**Aufgaben zur Übung:**
1. Auf welcher Insel wächst Ged laut dem Lesetext auf?
2. Zähle alle Personen auf, die im Lesetext vorkommen.

**Lesetext:**
━━━━
Jedes der Erdsee-Bücher ist auch für sich allein zu lesen. Die
zentrale Figur ist Ged, der Sperber.
Im ersten Band, lernt
man Ged als Kind kennen. Auf Gont, einer der nördlichen Inseln, wächst
er beinahe wild auf. Seine Mutter ist gestorben und sein Vater, der Schmied,
hat nicht viel Zeit für ihn. Früh zeigt sich Geds Begabung für
Magie. Die Dorfhexe unterrichtet ihn, lehrt ihn die wenigen Worte der alten,
magischen Sprache, die sie kennt. So lernt Ged, wie man Tiere herbeiruft
oder Nebel macht.
━━━━
**Bereitgestelltes Material:**
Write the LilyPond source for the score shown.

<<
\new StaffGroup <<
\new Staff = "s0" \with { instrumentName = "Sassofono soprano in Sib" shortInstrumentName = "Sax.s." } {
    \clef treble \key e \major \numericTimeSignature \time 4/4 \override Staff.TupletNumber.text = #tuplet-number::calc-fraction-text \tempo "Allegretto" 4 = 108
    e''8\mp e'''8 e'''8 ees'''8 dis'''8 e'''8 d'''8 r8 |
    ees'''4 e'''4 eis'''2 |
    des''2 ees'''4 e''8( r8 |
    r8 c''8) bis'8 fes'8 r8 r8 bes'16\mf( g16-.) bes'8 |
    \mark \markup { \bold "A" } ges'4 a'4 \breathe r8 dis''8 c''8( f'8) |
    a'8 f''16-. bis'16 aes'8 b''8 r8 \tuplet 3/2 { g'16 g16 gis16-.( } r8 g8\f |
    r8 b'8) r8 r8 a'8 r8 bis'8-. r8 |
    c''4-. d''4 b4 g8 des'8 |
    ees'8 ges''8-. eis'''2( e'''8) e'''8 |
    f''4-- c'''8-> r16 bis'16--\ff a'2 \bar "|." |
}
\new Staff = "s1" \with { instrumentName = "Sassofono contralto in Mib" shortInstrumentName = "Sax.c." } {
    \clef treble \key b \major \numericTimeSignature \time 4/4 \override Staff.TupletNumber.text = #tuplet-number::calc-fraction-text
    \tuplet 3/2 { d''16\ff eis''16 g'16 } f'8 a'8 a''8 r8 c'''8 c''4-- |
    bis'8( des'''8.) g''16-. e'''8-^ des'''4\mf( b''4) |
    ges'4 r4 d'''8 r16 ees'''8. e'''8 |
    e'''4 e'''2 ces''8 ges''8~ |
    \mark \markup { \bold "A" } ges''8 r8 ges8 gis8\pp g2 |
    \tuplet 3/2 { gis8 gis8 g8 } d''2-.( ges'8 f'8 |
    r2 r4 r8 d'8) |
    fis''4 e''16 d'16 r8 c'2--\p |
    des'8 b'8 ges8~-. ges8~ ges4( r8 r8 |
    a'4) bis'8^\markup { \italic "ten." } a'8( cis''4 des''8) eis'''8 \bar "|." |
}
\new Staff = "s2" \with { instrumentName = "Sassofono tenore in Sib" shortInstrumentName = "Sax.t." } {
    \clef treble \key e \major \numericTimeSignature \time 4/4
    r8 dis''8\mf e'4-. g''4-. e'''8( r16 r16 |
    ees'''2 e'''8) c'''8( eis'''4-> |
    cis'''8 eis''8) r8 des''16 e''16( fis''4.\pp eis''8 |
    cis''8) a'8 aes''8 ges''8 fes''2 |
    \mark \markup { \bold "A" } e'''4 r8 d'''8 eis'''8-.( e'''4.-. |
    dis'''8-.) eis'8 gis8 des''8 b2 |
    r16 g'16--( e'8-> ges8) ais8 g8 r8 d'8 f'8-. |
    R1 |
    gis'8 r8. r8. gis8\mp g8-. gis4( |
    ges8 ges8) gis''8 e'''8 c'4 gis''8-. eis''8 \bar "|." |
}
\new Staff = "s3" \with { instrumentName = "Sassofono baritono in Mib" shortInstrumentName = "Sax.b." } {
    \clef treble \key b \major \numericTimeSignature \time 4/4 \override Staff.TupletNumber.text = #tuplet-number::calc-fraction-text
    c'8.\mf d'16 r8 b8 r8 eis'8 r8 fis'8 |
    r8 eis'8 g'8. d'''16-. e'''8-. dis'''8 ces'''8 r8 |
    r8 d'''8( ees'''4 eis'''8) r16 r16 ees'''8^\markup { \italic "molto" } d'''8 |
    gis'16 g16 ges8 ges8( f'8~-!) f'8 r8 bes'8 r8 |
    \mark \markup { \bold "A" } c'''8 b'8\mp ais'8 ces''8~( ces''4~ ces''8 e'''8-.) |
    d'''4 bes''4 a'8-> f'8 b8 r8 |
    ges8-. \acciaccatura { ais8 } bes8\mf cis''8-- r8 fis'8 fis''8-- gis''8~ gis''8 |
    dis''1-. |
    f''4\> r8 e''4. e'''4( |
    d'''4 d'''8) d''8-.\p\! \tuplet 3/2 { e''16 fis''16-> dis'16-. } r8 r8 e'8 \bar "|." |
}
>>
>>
━━━━
**Endgültige Lösungen:**
1. Auf Gont, einer der nördlichen Inseln.

2. Ged (der Sperber), Geds Mutter, Geds Vater (der Schmied), die Dorfhexe